I have never spent 40% of my time battling internal tools....
> 20% of my time in meetings
Developers complain when they're not invited to meetings, and they complain when they're invited. On my team we brutally introspect the value of every meeting, and if it looks like it's not delivering value, we find a new process.
> 20% of my time writing unit tests to hit the 100% coverage requirement of the codebase I worked on.
This makes no sense. This isn't a company mandate, every team is free to determine what code coverage percentage makes sense for them. Give this feedback to your tech lead, nearest Sr. SDE or PE -> 100% test coverage should never be "required"

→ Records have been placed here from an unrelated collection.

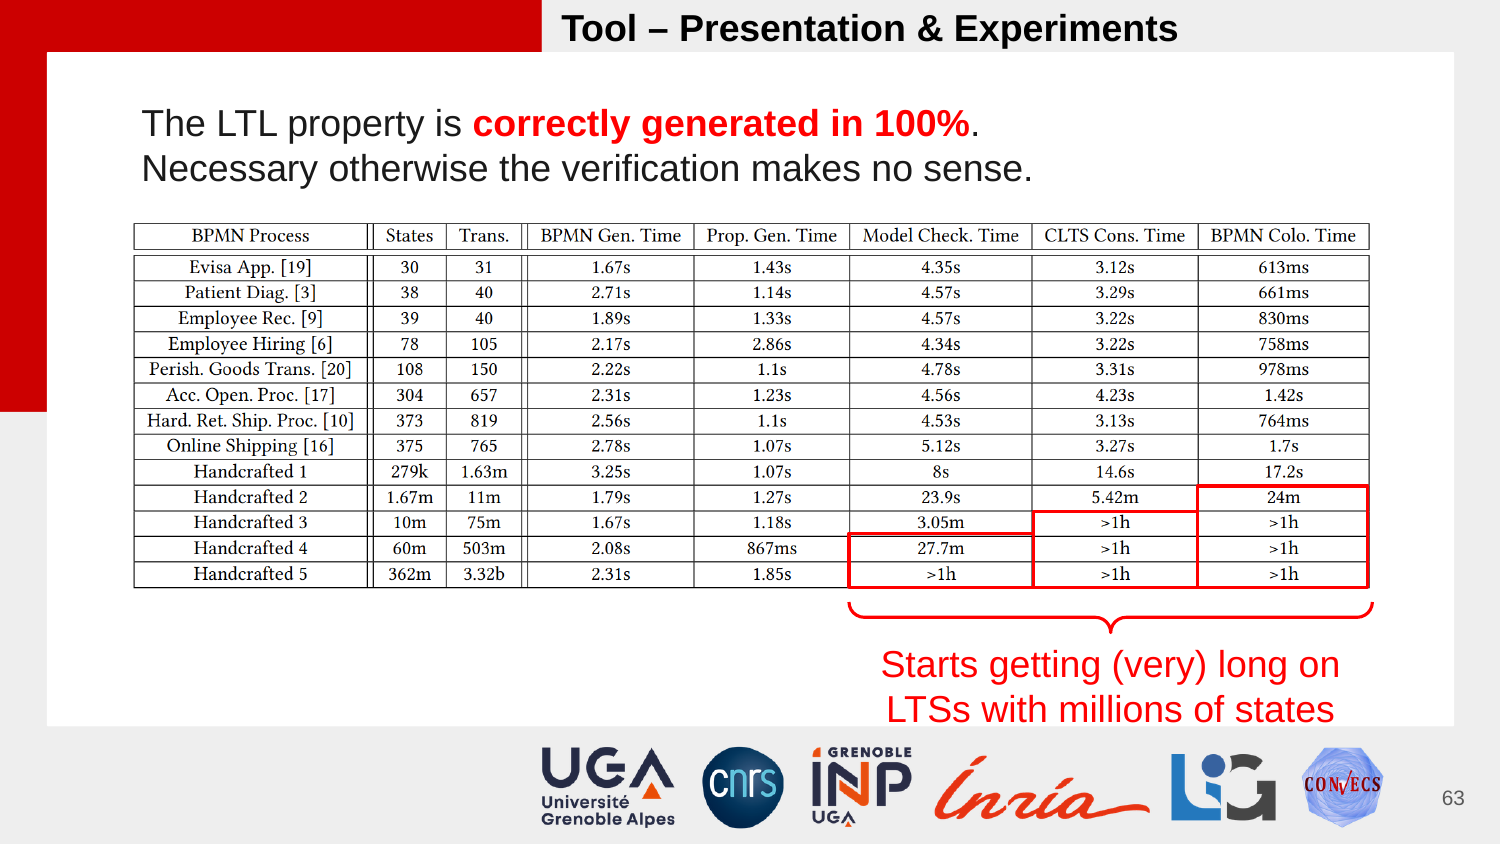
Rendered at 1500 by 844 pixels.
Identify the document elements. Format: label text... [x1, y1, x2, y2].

text_box Tool – Presentation & Experiments [546, 0, 1441, 55]
text_box Starts getting (very) long on LTSs with millions of states [823, 632, 1398, 738]
picture [0, 0, 1500, 844]
slide_number <numéro> [1389, 764, 1480, 830]
text_box The LTL property is correctly generated in 100%. Necessary otherwise the verification makes no sense. [126, 84, 1345, 189]
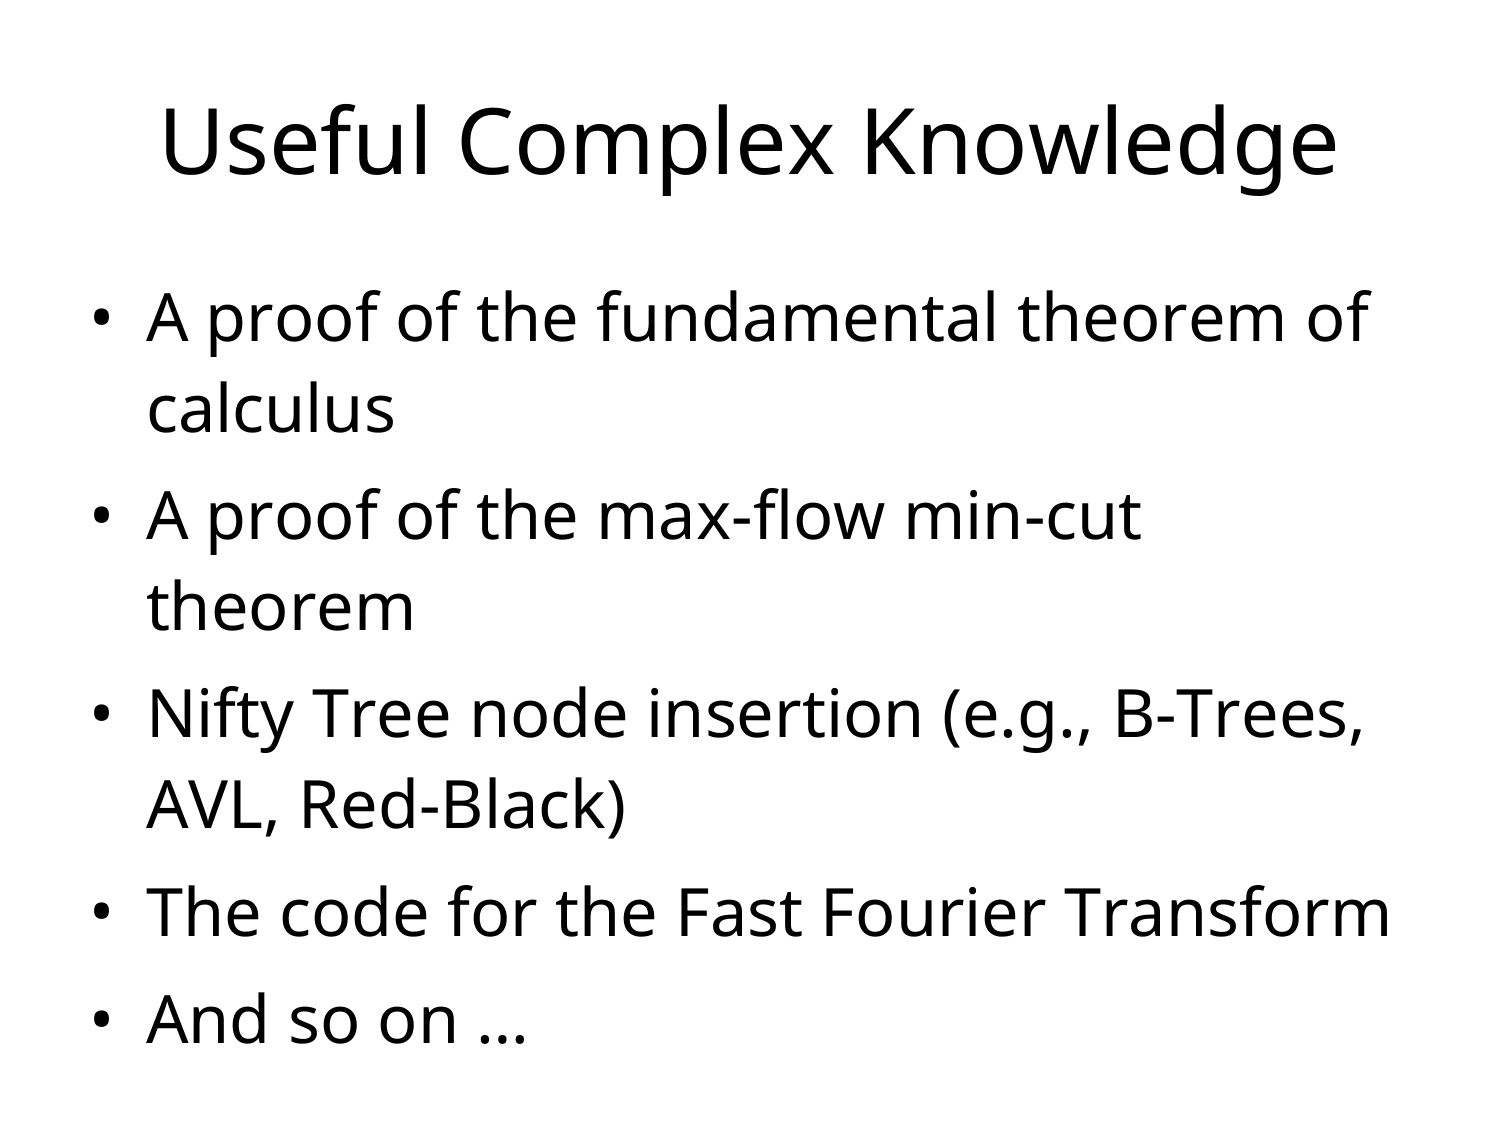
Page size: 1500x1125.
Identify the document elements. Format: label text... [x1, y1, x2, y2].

title Useful Complex Knowledge [75, 45, 1426, 233]
list A proof of the fundamental theorem of calculus A proof of the max-flow min-cut theorem Nifty Tree node insertion (e.g., B-Trees, AVL, Red-Black) The code for the Fast Fourier Transform And so on … [75, 262, 1426, 1076]
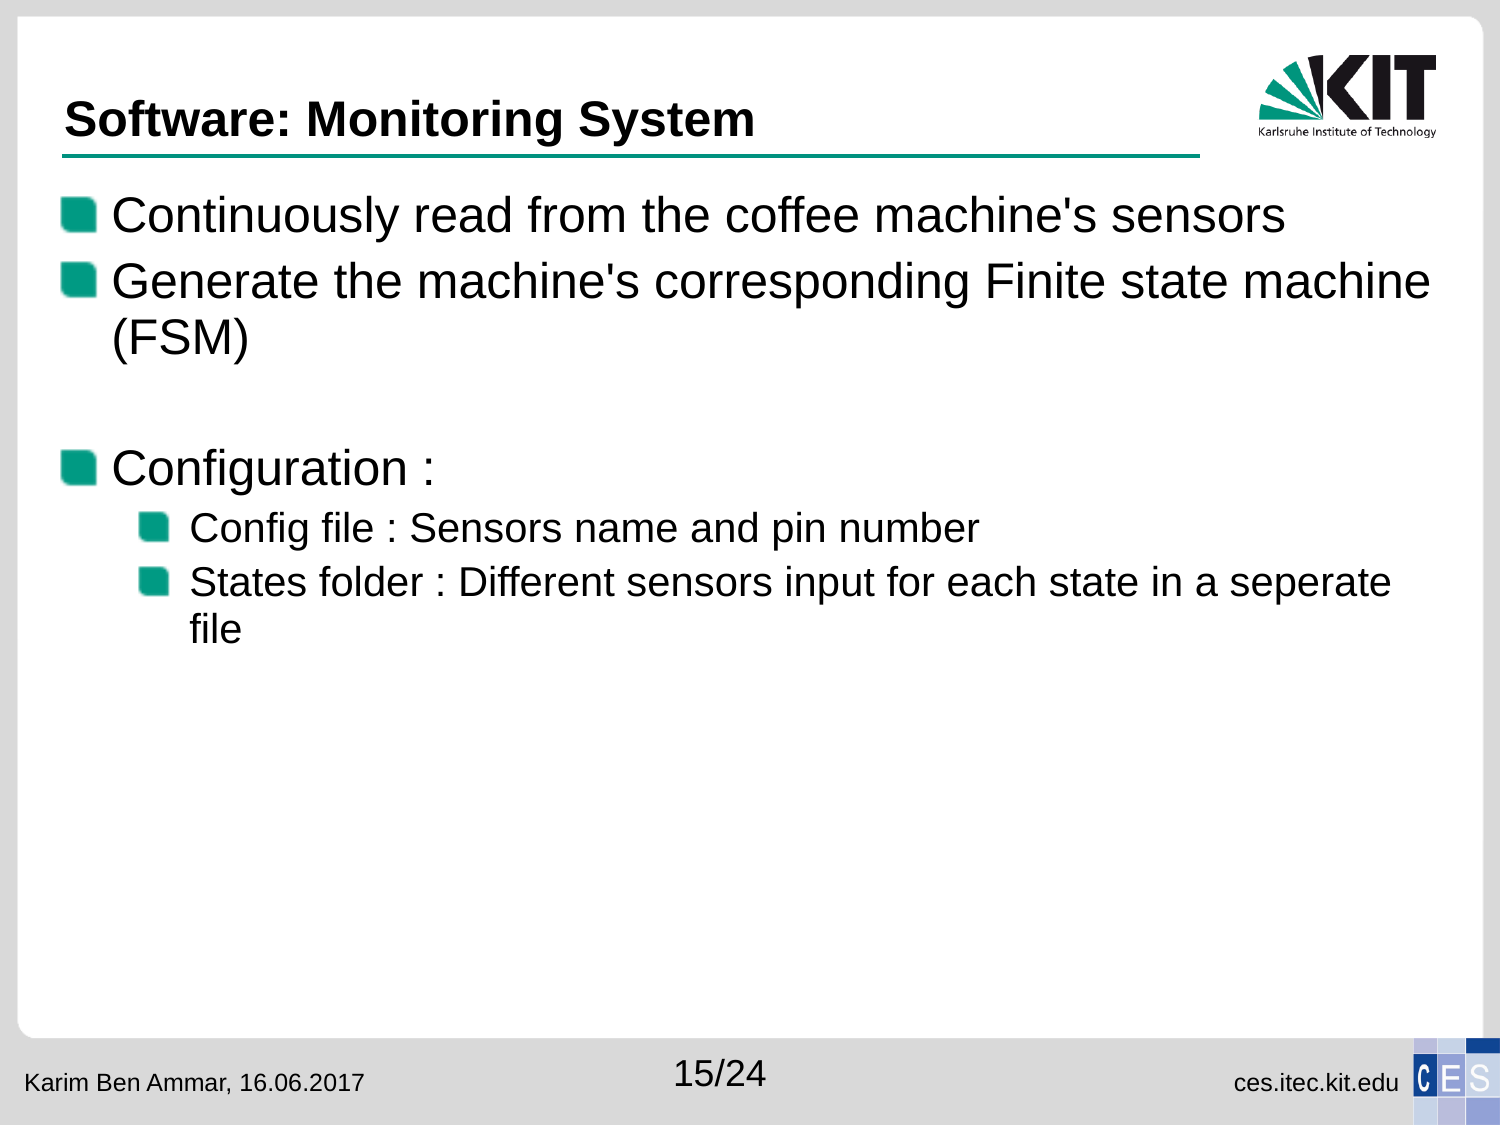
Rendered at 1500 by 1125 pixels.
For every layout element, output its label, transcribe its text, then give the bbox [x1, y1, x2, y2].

title Software: Monitoring System [64, 54, 1198, 147]
picture [0, 0, 1500, 1125]
text_box 15/24 [658, 1045, 782, 1117]
text_box Continuously read from the coffee machine's sensors Generate the machine's corresponding Finite state machine (FSM) Configuration : Config file : Sensors name and pin number States folder : Different sensors input for each state in a seperate file [45, 179, 1456, 1021]
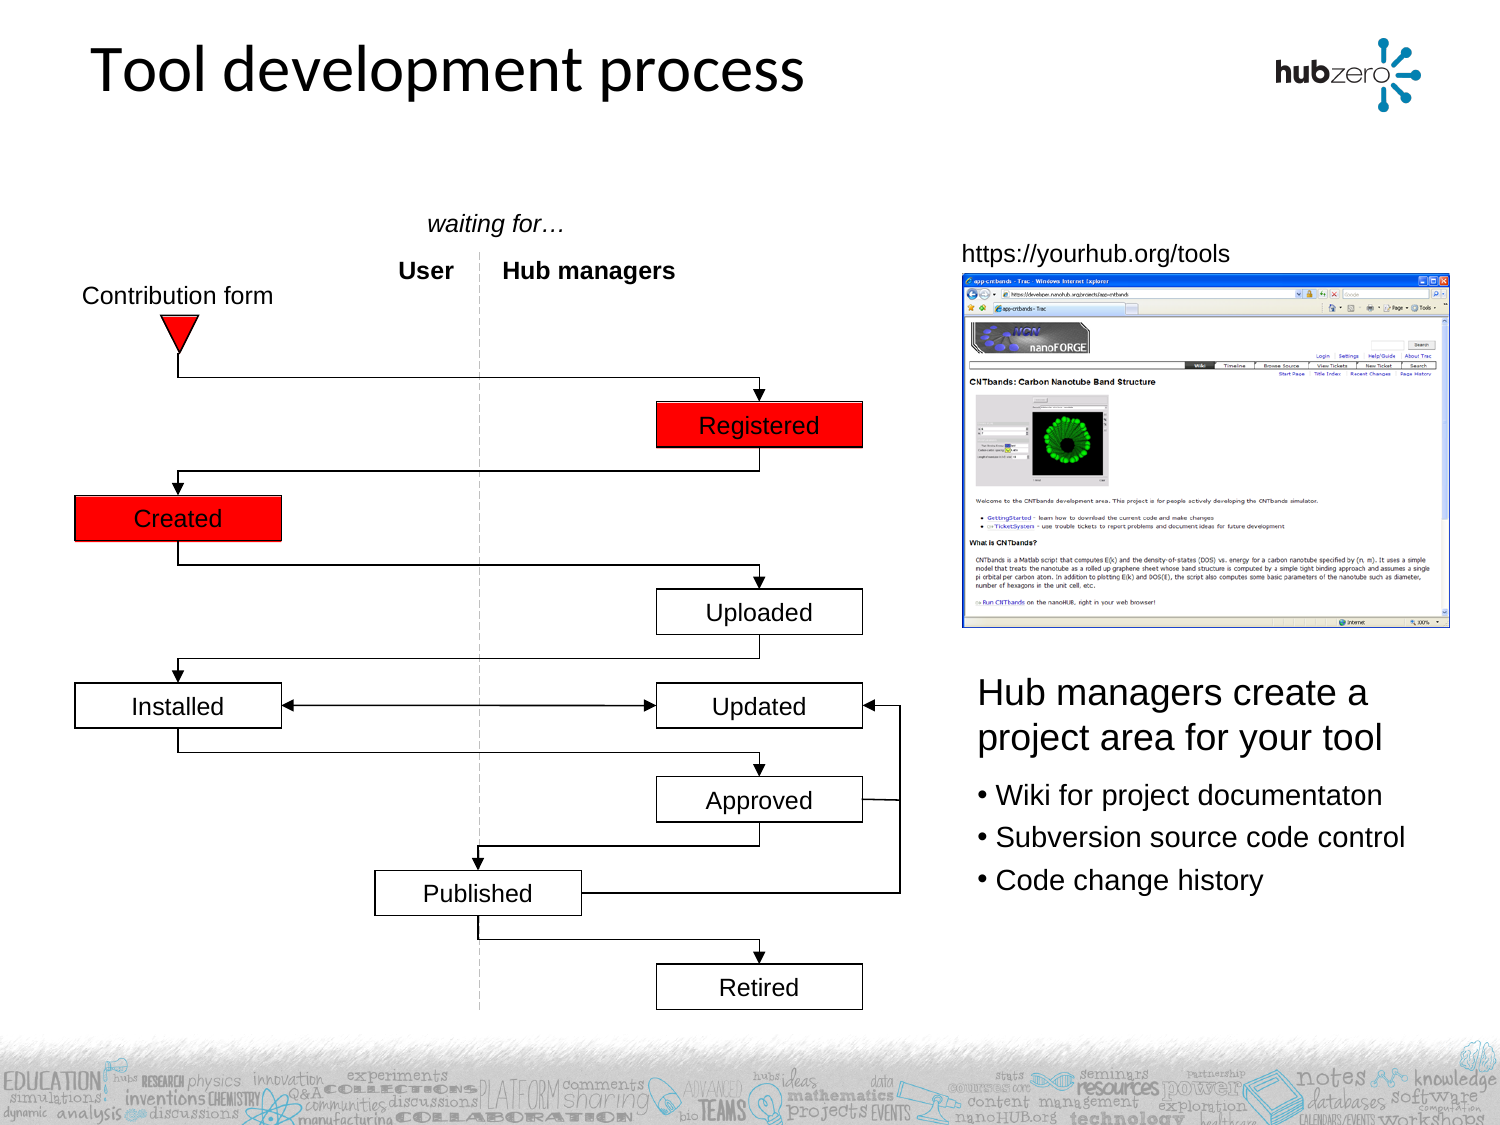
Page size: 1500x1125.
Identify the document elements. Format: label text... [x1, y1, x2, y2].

title Tool development process [75, 12, 1249, 118]
text_box Uploaded [656, 589, 863, 635]
text_box [170, 329, 190, 349]
text_box Installed [74, 682, 282, 729]
text_box Updated [656, 682, 863, 729]
text_box Approved [656, 776, 863, 822]
text_box https://yourhub.org/tools [946, 229, 1247, 275]
text_box User [318, 246, 469, 304]
text_box Retired [656, 964, 863, 1010]
picture [962, 273, 1450, 628]
text_box Contribution form [12, 271, 344, 329]
text_box Published [374, 870, 582, 916]
text_box Hub managers create a project area for your tool Wiki for project documentaton Subversion source code control Code change history [962, 660, 1441, 904]
text_box Created [74, 495, 282, 541]
text_box waiting for… [337, 200, 657, 257]
text_box Registered [656, 401, 863, 447]
text_box Hub managers [487, 246, 726, 304]
picture [1272, 35, 1424, 115]
picture [0, 1034, 1500, 1125]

> 10% of my time tracking down bugs in other team’s codebases for either internal tools or frameworks and trying to get them to acknowledge the problem by filing tickets.
So, software engineering?
gruffle|3 years ago
Oh yeah I love the multiple hours we have spend every week 'introspecting' processes, just to throw out one of the dozen we'd already defined and add another one. And this 'introspection' typically boils down to the loudest, most ambitious mouthbreathers forcing their BS down everyones throats so that they can jot down their amazing process contributions in their promo doc. Brutal is the right word.
amzn-throw|3 years ago
Quit, and go make sourdough bread, shit.
marcinzm|3 years ago
In my experience, not at Amazon, long tenure employees get used to the quirky tools but the impact on new employees can be massive. Same with bad code bases, bad documentation and so on.
amzn-throw|3 years ago
I battled those tools when I started. I watched them get better.
I've seen what new hires struggled with 5 years ago and what they struggle with 1 year ago.
Night and day.
The tools have gotten a lot better.
Here's the other ugly truth: That "40% of struggling with internal tools" may be saving the engineer 300% of time of having to implement the same from scratch themselves. Software engineering isn't all algorithms and data structures. A lot of it is just boilerplate code hooking up A to B. And better leave that boilerplate code to the internal tool that you have to figure out how to configure than implement it yourself.
dimmke|3 years ago
zeroonetwothree|3 years ago
scubbo|3 years ago
THANK YOU. I feel like I'm taking crazy pills whenever I see people bash Builder Tools - Pipelines in particular. Compared with what seems to be available in the Open Source world, it's fucking stupendous, and has silky-smooth integration.